ANDRÉANE GARANT, M.SC. ÉCOLOGIE 

Les effets des changements climatiques sont désormais une réalité indéniable, et nos hivers atypiques en sont une illustration évidente. Lorsqu’une espèce, comme le lagopède des saules qui dépend des hivers, modifie son comportement de distribution, il est tentant de lier cela directement aux changements climatiques. Pourtant, l’explication est loin d’être aussi simple. Le véritable défi des chercheuses et chercheurs est d’analyser les dynamiques qui sont en jeu, en tenant compte de toutes les causes possibles avant de conclure trop hâtivement que les changements climatiques en sont la cause principale. 

Le lagopède des saules (connu comme la perdrix blanche dans notre région), un oiseau cousin de la gélinotte huppée et du tétras du Canada, habite principalement les régions du nord comme la toundra arctique et la limite nordique de la forêt boréale. Il se distingue de ses cousins par son plumage brun en été qui devient blanc en hiver, ce qui lui permet de se camoufler dans la neige. Ses pattes, couvertes de plumes, servent d’isolant contre le froid et lui permettent de mieux se déplacer sur la neige, un peu comme des raquettes. Depuis le début du 19e siècle, cet oiseau a été observé dans le nord de l’Abitibi-Témiscamingue tous les 8 à 12 ans. Cependant, depuis les dernières années, il semble s’y rendre chaque année, malgré un déclin global de l’espèce. Cette situation soulève des questions. L’habitat nordique du lagopède est-il devenu inadapté? Quelles peuvent être les raisons de ce changement? 
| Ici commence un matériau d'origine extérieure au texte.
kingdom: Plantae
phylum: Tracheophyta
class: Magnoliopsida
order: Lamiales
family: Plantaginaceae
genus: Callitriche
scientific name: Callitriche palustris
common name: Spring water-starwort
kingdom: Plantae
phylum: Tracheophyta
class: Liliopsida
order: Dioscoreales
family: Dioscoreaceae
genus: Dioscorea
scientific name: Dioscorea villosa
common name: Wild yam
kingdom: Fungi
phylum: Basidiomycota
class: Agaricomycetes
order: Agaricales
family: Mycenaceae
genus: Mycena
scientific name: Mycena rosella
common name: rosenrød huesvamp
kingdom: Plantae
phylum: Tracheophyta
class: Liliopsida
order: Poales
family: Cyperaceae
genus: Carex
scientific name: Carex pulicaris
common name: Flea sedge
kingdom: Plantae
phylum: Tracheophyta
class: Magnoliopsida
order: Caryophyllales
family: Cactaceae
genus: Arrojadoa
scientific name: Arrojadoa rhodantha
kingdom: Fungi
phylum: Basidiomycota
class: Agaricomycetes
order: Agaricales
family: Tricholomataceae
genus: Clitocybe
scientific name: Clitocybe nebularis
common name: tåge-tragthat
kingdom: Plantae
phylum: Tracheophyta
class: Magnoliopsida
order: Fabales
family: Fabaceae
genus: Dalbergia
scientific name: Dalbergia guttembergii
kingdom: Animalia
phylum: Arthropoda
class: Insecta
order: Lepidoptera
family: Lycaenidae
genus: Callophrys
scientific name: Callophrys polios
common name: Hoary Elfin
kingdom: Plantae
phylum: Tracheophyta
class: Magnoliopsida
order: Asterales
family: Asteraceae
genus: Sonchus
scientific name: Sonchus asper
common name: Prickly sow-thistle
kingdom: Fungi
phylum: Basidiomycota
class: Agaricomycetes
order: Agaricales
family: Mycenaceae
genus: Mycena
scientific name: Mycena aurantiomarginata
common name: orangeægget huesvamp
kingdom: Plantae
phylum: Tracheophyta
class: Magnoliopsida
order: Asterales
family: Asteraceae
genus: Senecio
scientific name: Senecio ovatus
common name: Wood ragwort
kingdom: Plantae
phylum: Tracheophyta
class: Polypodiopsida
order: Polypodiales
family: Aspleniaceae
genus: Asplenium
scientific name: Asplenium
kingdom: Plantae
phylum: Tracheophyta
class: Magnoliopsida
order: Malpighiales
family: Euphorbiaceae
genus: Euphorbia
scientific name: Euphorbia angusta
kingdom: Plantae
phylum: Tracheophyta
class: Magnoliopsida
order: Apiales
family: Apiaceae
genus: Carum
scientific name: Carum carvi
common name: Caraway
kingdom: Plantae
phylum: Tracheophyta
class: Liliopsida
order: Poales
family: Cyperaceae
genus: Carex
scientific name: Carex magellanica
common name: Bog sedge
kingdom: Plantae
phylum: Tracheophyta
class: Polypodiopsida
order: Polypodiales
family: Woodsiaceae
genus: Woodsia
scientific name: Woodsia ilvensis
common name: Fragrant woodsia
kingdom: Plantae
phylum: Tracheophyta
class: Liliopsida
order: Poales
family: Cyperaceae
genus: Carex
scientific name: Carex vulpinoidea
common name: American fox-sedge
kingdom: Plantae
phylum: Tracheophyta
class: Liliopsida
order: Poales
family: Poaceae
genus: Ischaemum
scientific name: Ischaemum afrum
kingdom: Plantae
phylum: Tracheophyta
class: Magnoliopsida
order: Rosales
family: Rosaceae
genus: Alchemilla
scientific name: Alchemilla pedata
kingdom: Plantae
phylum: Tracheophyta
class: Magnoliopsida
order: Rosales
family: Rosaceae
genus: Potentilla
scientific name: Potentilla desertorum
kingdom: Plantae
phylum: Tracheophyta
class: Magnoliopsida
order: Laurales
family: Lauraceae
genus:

Photographe : Jean Lapointe

Les écosystèmes arctiques, où vit le lagopède, sont soumis à divers cycles naturels, notamment ceux liés à l’abondance des prédateurs et des proies. Bien que le lagopède soit herbivore et n’ait pas de lien direct avec le lemming, un petit rongeur typique de l’arctique, sa situation est influencée par son cycle de population, qui présente des pics tous les trois à cinq ans. Cette relation peut sembler surprenante, mais cela s’explique par le fait que les prédateurs du lagopède (comme le renard, l’hermine et les oiseaux de proie) se nourrissent alors davantage de lemmings, délaissant temporairement les lagopèdes comme source de nourriture. Toutefois, ces cycles d’abondance des lemmings semblent être de moins en moins marqués, et les conséquences de cette raréfaction sur les populations de lagopèdes restent difficiles à cerner.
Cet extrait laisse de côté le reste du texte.